Yes, the situation about Queen's US compilations has always been confusing. Let's clear things up.

About our figures:

  • GH (original, 1981) sold 4.27m with the 2004 WWRY edition included
  • GH 2 (original, unreleased in the US) sold 150k (imports)
  • GH 1&2 sold 1.175m
  • PC sold 1.55m
  • Classic Queen sold 3.7m
  • GH (US, 1992) sold 7.47m

No double counting, and no merging apart from GH 1981 + GH 2004. This can be debatable, it would be better to split everything on next update I suppose.

Now, the RIAA certs are kinda messy. About PC, it was the same album certified in 2005 and 2012, so 'only' 2xP total, it then went 5xP in 2021 for 1.67m boxes sold. It's consistent with our 1.55m estimate from an earlier date.
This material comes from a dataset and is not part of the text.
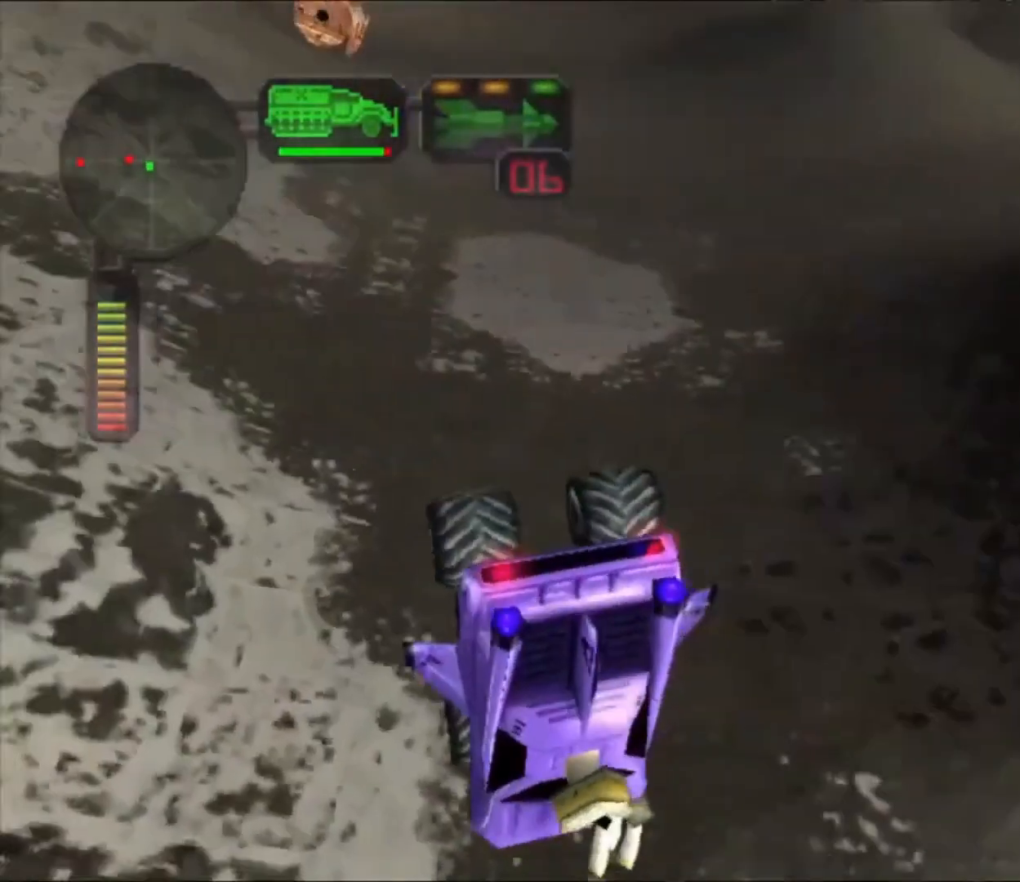
{"dt_ms": 500, "buttons": ["R2"], "left_stick": "center", "right_stick": "center", "button_events": []}
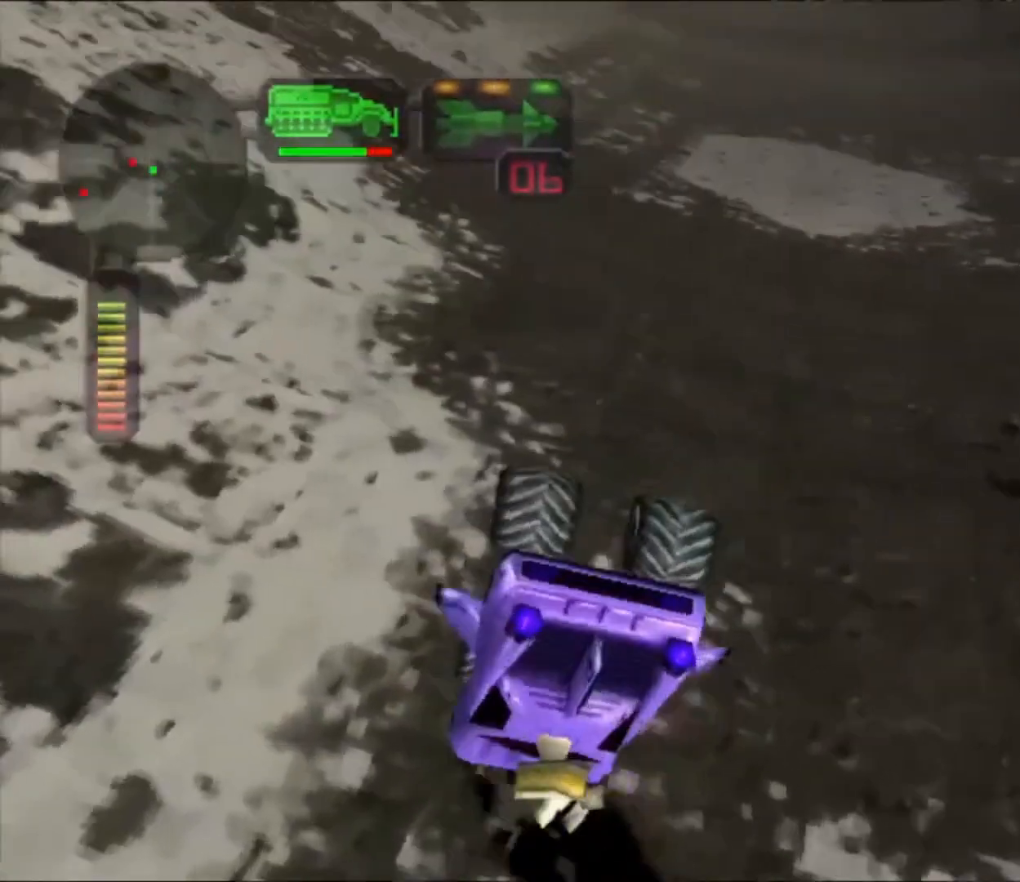
{"dt_ms": 500, "buttons": ["R2"], "left_stick": "center", "right_stick": "center", "button_events": []}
Certifications from GH are bogus though. Former awards of Classic Queen (3xP up to 2002, 3.7m sales now) and GH (8xP up to 2006, including the original plus 1992) were fine if we pass on the dubious merge of GHs.
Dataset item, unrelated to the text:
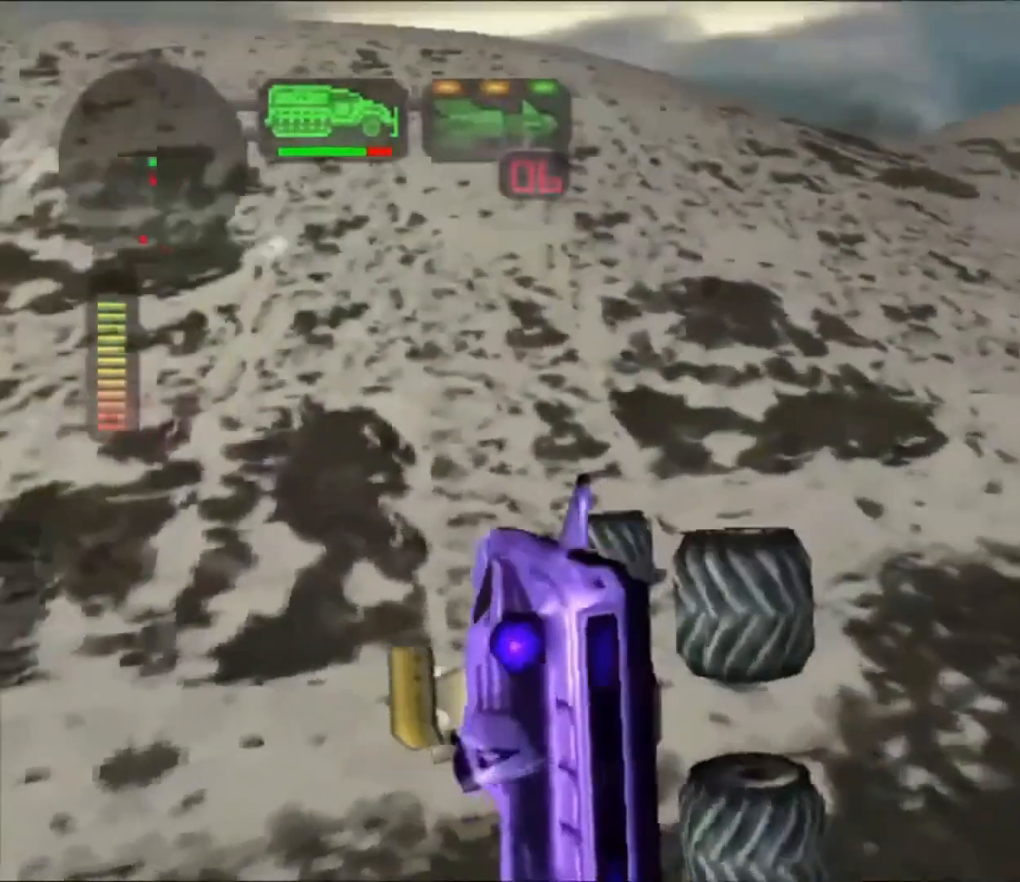
{"dt_ms": 500, "buttons": ["X"], "left_stick": "center", "right_stick": "center", "button_events": [[200, "R2", "up"], [267, "X", "down"]]}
The new ones make little sense though since it appears they haven't merge the albums the same way as before. The 1981 can't be at 9xP if we don't add the 1992 release that is now listed aside at 5xP, and that one sold much more than 5m.

Yet, if we add together the certified units from these main 3 releases (9+5+3), the total is good (we were at 14m+ but then now you need to add SPS).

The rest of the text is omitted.